Our data unfortunately excludes SONIA-LIBOR basis trading for now. Basis volumes, covering LIBOR vs LIBOR and OIS vs LIBOR, are reported together by CCPs. However, we will keep track of these basis volumes as well, because 3s6s trading should begin to dwindle as SONIA becomes more popular.

Finally, please note that we’ve included a purple trend line that shows the percentage of SONIA risk that is traded in tenors longer than 2 years. It is instructive that there isn’t really a notable trend here. Anything between 5% and 20% of SONIA risk may be traded in longer tenors for any given month.

USD OIS Trading at LCH

With that context in place, let’s look at USD OIS trading in tenors greater than 2 years at LCH:

Showing;

  • DV01 of USD OIS cleared at LCH each month for tenors 5y through to 50y. DV01s measured in $1,000s
  • Trades in the 5 year bucket really dominate the volumes in USD OIS long-term trading.
  • The amount of long-term risk traded each month can reach over $225m (Feb 2018).
  • The average amount of long-term risk traded each month in 2018 has been $140m in DV01.
  • This means that longer dated USD OIS trading has increased by 2.2 times compared to the 2017 average monthly amount of $65m DV01.
  • These volumes include outright SOFR (small) but exclude all basis trades.

It’s interesting to note that long-term USD OIS trading is around twice as large as SONIA ($140m vs £63m on average in 2018).

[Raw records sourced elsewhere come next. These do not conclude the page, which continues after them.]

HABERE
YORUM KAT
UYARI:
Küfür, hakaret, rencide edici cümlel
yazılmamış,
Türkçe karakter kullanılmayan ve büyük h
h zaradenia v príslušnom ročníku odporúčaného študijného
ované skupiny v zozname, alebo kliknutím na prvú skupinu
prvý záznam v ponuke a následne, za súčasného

The purple line again shows the percentage of USD OIS risk that is traded in tenors longer than 2 years. This is generally lower than the SONIA equivalent, but has certainly increased from the 3% level seen in early-mid 2017. At the start of this year, it was well over 12%. That is surprising as short-end Libor-OIS spreads were blowing out, which normally makes the short end of the curve more active than the long end. This is therefore probably a result of excluding basis trades from the data.

Data

We feel that it is very important to track the uptake of RFRs and the transition away from Libor using reliable and thorough data. It is notable that SOFR trading did not occur until CCPs could clear it – which suggests that the uncleared market for OIS trading will remain very small, even in the absence of clearing mandates for new RFRs. Our global view of cleared markets in CCPView therefore provides the most complete coverage possible for RFRs. Contact us today for a trial of the data to see for yourself.

In Summary

  • Long dated OIS trading in GBP SONIA and USD OIS is increasing.
  • The amount of risk traded in 2018 in long-dated outright OIS is 2-3 times higher than in 2017.
  • This could be even higher when including basis trades – something for our users to look at.
  • CCPView data allows users to replicate this analysis across CHF, EUR, AUD etc. Well worth doing as trading in RFRs continues.